* RAW DATA
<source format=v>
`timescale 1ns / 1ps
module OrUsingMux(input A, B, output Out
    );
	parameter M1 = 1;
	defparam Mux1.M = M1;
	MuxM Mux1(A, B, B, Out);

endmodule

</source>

* PROMPT
Reproduce the complete data exactly as presented above.

* RESULT OF THIS TASK
<source format=v>
`timescale 1ns / 1ps
module OrUsingMux(input A, B, output Out
    );
	parameter M1 = 1;
	defparam Mux1.M = M1;
	MuxM Mux1(A, B, B, Out);

endmodule

</source>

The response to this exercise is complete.